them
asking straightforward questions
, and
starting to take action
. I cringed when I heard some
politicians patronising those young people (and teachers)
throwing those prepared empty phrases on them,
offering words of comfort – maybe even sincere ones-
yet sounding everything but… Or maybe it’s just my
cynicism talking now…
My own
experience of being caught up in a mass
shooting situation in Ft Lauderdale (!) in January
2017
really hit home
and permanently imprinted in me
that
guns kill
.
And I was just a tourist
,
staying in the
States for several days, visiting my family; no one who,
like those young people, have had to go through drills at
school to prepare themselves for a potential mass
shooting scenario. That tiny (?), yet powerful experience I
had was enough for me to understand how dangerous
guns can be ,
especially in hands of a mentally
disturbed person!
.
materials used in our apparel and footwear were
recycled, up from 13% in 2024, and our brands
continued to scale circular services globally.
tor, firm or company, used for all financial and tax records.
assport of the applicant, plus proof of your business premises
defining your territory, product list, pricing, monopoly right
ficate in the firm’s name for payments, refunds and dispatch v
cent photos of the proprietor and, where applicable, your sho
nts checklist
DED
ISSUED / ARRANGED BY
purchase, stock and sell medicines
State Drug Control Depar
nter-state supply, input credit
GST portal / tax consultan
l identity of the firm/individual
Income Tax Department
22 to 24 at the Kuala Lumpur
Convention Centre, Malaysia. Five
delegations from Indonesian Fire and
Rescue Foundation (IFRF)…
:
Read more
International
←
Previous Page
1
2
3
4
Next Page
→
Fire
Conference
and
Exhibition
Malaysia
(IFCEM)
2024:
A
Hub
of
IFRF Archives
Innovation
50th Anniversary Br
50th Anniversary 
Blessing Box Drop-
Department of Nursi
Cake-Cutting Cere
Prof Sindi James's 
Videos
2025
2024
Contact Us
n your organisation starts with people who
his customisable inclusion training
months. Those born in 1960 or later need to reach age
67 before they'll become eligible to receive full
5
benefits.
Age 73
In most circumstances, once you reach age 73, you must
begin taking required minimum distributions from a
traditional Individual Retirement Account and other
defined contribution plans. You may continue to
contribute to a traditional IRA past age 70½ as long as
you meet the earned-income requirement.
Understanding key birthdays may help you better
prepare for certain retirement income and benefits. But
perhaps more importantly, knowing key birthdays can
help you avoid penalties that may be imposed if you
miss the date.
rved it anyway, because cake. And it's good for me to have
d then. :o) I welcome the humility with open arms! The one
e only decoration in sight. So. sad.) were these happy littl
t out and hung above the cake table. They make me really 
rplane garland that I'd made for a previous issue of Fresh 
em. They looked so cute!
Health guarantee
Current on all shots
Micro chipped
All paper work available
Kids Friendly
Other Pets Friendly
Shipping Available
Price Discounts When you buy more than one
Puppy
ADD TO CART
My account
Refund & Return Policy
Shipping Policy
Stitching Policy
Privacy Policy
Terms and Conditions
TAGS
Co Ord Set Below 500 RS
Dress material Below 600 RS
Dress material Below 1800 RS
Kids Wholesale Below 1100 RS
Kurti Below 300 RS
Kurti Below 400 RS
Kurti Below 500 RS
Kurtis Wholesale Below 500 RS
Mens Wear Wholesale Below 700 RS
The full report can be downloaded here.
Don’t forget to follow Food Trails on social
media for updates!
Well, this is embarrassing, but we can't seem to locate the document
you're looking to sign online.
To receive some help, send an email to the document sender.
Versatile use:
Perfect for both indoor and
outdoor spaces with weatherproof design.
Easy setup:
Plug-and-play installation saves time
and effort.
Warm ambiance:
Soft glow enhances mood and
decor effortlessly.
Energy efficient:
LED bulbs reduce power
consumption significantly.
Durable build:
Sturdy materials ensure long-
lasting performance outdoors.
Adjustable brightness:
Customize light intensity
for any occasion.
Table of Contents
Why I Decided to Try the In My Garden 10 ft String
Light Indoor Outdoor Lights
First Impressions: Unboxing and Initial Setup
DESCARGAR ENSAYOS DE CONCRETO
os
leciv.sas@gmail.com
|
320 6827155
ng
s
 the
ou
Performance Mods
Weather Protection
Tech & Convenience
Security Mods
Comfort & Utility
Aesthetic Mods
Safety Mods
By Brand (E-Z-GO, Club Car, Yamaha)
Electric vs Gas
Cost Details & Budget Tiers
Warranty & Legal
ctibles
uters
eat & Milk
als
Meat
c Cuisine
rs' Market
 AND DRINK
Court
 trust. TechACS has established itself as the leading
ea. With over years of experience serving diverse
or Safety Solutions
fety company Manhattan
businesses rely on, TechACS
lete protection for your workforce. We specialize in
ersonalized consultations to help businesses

· · · ·

What needs to be done:
Rewrite the lines of the rows above as a Markdown table with the columns "No." and "Line", giving each line its sequential number and omitting blank lines. Begin at the first line of the rows and stop after the line containing "recycled, up from 13% in 2024, and our brands".

Response to this exercise:
| No. | Line |
|---|---|
| 1 | them |
| 2 | asking straightforward questions |
| 3 | , and |
| 4 | starting to take action |
| 5 | . I cringed when I heard some |
| 6 | politicians patronising those young people (and teachers) |
| 7 | throwing those prepared empty phrases on them, |
| 8 | offering words of comfort – maybe even sincere ones- |
| 9 | yet sounding everything but… Or maybe it’s just my |
| 10 | cynicism talking now… |
| 11 | My own |
| 12 | experience of being caught up in a mass |
| 13 | shooting situation in Ft Lauderdale (!) in January |
| 14 | 2017 |
| 15 | really hit home |
| 16 | and permanently imprinted in me |
| 17 | that |
| 18 | guns kill |
| 19 | . |
| 20 | And I was just a tourist |
| 21 | , |
| 22 | staying in the |
| 23 | States for several days, visiting my family; no one who, |
| 24 | like those young people, have had to go through drills at |
| 25 | school to prepare themselves for a potential mass |
| 26 | shooting scenario. That tiny (?), yet powerful experience I |
| 27 | had was enough for me to understand how dangerous |
| 28 | guns can be , |
| 29 | especially in hands of a mentally |
| 30 | disturbed person! |
| 31 | . |
| 32 | materials used in our apparel and footwear were |
| 33 | recycled, up from 13% in 2024, and our brands |